INSTRUCTIONS TO FOLLOW: Return the records exactly, please. Every line should match.

┌─ MATERIALS PROVIDED

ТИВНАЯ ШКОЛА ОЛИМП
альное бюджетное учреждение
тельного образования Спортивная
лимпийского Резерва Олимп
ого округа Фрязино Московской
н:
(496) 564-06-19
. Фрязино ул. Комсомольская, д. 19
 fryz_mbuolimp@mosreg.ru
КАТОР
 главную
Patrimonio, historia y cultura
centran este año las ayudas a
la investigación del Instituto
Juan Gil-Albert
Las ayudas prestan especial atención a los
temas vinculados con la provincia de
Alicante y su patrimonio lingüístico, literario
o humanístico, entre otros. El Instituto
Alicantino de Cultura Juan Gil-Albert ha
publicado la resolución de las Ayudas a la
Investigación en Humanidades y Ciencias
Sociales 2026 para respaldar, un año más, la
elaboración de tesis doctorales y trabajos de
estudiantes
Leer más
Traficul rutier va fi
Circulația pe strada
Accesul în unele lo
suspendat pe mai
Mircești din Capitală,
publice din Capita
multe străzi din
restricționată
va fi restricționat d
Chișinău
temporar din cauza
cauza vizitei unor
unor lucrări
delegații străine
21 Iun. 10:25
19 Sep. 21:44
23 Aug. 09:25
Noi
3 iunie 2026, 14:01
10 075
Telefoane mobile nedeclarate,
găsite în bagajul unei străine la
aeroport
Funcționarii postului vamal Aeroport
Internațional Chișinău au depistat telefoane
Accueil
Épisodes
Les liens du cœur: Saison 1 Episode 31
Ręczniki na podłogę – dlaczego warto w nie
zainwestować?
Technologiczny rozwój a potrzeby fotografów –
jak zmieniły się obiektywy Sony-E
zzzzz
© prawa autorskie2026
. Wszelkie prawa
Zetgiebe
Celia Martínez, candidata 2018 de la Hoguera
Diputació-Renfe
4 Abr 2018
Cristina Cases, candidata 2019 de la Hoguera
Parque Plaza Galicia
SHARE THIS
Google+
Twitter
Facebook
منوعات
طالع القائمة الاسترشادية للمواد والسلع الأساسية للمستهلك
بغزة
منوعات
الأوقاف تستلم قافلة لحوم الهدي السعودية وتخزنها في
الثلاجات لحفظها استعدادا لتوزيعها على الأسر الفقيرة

└─

ANSWER AREA:
ТИВНАЯ ШКОЛА ОЛИМП
альное бюджетное учреждение
тельного образования Спортивная
лимпийского Резерва Олимп
ого округа Фрязино Московской
н:
(496) 564-06-19
. Фрязино ул. Комсомольская, д. 19
 fryz_mbuolimp@mosreg.ru
КАТОР
 главную
Patrimonio, historia y cultura
centran este año las ayudas a
la investigación del Instituto
Juan Gil-Albert
Las ayudas prestan especial atención a los
temas vinculados con la provincia de
Alicante y su patrimonio lingüístico, literario
o humanístico, entre otros. El Instituto
Alicantino de Cultura Juan Gil-Albert ha
publicado la resolución de las Ayudas a la
Investigación en Humanidades y Ciencias
Sociales 2026 para respaldar, un año más, la
elaboración de tesis doctorales y trabajos de
estudiantes
Leer más
Traficul rutier va fi
Circulația pe strada
Accesul în unele lo
suspendat pe mai
Mircești din Capitală,
publice din Capita
multe străzi din
restricționată
va fi restricționat d
Chișinău
temporar din cauza
cauza vizitei unor
unor lucrări
delegații străine
21 Iun. 10:25
19 Sep. 21:44
23 Aug. 09:25
Noi
3 iunie 2026, 14:01
10 075
Telefoane mobile nedeclarate,
găsite în bagajul unei străine la
aeroport
Funcționarii postului vamal Aeroport
Internațional Chișinău au depistat telefoane
Accueil
Épisodes
Les liens du cœur: Saison 1 Episode 31
Ręczniki na podłogę – dlaczego warto w nie
zainwestować?
Technologiczny rozwój a potrzeby fotografów –
jak zmieniły się obiektywy Sony-E
zzzzz
© prawa autorskie2026
. Wszelkie prawa
Zetgiebe
Celia Martínez, candidata 2018 de la Hoguera
Diputació-Renfe
4 Abr 2018
Cristina Cases, candidata 2019 de la Hoguera
Parque Plaza Galicia
SHARE THIS
Google+
Twitter
Facebook
منوعات
طالع القائمة الاسترشادية للمواد والسلع الأساسية للمستهلك
بغزة
منوعات
الأوقاف تستلم قافلة لحوم الهدي السعودية وتخزنها في
الثلاجات لحفظها استعدادا لتوزيعها على الأسر الفقيرة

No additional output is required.